Das sagte Vorstandschef Manny Fontenla-Novoa am Dienstag bei der Vorlage des Quartalsberichts. Im Wintergeschäft fällt es zudem schwer, den Kunden Alternativziele in ähnlicher Flugentfernung anzubieten. Einzig die kanarischen Inseln bieten ähnlich stabile Wetterbedingungen, so dass Thomas Cook (Neckermann, Condor, Öger) dort wie die Konkurrenz auch zusätzliche Hotels angemietet hat und mehr Flüge offeriert.

Auf der Insel Gran Canaria würden die Hotelbetten bereits knapp, sagte Fontenla-Novoa, und wegen der anziehenden Nachfrage stiegen die Preise. Es sei die Frage, welchen Teil der Preiserhöhungen man an die Kunden weitergeben könne.

Die Nordafrika-Ziele Ägypten und Tunesien sind für den deutsch-britischen Reisekonzern kein Randgeschäft. Sieben Prozent des Konzernumsatzes stammten aus Reisen in diese Länder, sagte Fontenla-Novoa. Bei den Pauschalreisen sei es sogar ein Zehntel. «Das ist ein bedeutender Anteil», sagte der Manager. «Wir arbeiten sehr hart daran, die Belastung aufzufangen.» Ein Übergreifen der Unruhen auf andere wichtige Tourismuszentren sehe er nicht.

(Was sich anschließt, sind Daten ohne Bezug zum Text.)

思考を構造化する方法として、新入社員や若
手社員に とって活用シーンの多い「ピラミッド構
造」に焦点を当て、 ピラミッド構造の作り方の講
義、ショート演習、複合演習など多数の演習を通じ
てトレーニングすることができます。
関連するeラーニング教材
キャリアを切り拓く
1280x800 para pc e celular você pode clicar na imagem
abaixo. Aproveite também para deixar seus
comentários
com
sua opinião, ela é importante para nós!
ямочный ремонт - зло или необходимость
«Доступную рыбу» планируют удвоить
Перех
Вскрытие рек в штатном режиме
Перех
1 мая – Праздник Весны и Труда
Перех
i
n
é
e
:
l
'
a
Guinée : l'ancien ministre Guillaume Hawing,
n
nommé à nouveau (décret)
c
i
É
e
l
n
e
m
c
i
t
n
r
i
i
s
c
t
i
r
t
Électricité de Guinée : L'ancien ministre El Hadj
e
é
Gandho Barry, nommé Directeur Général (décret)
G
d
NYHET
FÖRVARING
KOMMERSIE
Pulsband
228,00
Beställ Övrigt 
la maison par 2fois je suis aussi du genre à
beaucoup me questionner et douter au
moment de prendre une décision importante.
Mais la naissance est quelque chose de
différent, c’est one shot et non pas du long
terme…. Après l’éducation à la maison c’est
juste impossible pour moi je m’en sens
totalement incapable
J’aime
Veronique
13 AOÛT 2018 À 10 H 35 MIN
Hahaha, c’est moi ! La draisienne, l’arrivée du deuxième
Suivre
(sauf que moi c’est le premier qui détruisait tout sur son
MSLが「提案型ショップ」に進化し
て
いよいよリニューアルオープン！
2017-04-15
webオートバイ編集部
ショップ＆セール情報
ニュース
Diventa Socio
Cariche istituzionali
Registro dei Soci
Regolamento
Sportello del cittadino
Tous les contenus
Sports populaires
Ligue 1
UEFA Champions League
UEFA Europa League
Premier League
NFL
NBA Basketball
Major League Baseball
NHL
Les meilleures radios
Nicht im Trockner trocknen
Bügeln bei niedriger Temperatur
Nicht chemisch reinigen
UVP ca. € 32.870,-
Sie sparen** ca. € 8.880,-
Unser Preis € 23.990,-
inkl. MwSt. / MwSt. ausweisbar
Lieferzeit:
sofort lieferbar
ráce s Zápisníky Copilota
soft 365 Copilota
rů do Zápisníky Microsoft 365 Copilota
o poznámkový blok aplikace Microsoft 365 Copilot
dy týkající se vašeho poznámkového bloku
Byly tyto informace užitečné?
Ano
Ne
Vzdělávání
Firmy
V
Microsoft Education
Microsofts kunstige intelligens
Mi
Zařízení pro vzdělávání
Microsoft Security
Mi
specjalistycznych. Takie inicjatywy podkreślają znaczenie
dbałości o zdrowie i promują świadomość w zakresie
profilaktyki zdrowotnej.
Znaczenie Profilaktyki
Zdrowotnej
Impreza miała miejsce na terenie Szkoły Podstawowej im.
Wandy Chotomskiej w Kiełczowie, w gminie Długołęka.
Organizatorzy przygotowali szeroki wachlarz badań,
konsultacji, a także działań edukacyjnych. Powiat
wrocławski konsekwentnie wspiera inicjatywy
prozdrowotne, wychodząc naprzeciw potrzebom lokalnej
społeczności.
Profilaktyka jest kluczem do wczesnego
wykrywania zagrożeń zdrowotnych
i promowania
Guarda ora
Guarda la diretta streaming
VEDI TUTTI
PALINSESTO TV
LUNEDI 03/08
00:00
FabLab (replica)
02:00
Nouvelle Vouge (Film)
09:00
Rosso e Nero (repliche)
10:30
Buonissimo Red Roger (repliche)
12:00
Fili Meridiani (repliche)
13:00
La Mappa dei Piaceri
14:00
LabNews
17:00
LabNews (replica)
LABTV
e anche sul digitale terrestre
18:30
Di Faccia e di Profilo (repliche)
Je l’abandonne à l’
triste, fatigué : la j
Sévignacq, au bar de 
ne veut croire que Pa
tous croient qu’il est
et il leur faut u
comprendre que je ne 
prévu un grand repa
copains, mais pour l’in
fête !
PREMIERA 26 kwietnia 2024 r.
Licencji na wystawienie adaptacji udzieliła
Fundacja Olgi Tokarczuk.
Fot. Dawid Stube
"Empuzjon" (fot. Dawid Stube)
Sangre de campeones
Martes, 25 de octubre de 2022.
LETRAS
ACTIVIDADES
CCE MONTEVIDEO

Derzeit finden kaum Reisen in die Region statt. Lediglich aus Großbritannien bringt Thomas Cook noch Urlauber ans Rote Meer. Dort sei «alles sehr normal», sagte Fontenla-Novoa. Er setzt auf eine baldige Stabilisierung: «Die Lage verbessert sich, und wir hoffen, dass unser Geschäft dort ab Mitte oder Ende April wieder anläuft.» Auf dieser Grundlage seien auch die Verluste berechnet. Schneller könnte es in Tunesien gehen. Wenn der Ausnahmezustand aufgehoben werde, könne man Ende Februar oder Anfang März wieder Reisen nach Tunesien anbieten, sagte der Thomas-Cook-Chef.

Im ersten Quartal des Geschäftsjahrs 2011 (Oktober bis Dezember 2010) konnte das Unternehmen von der anziehenden Nachfrage nicht profitieren. Wertberichtigungen und höhere Kreditkosten ließen den saisontypischen Verlust vor Steuern um ein Viertel auf 99 Millionen Pfund (117 Mio Euro) anschwellen. Reiseveranstalter schreiben im Winter in aller Regel rote Zahlen, weil sie ihre Kosten in dieser Zeit nicht decken können. Gewinne fahren sie in der Hauptreisezeit im Sommer ein. Der Umsatz kletterte hingegen auch dank höherer Preise um 7 Prozent auf 1,8 Milliarden Pfund (2,1 Mrd Euro).

Für den Sommer 2011 ziehe die Nachfrage in allen Teilmärkten an, berichtete der Thomas-Cook-Chef. Selbst im krisengeschüttelten Großbritannien sei bei den Buchungen bis Ende Januar ein Plus von 6 Prozent zu beobachten, was aber vor allem auf einen steigenden All-Inclusive-Anteil mit höheren Preisen zurückzuführen sei. In Zentraleuropa mit Deutschland als größtem Teilmarkt stieg der Wert der Buchungen um 8 Prozent.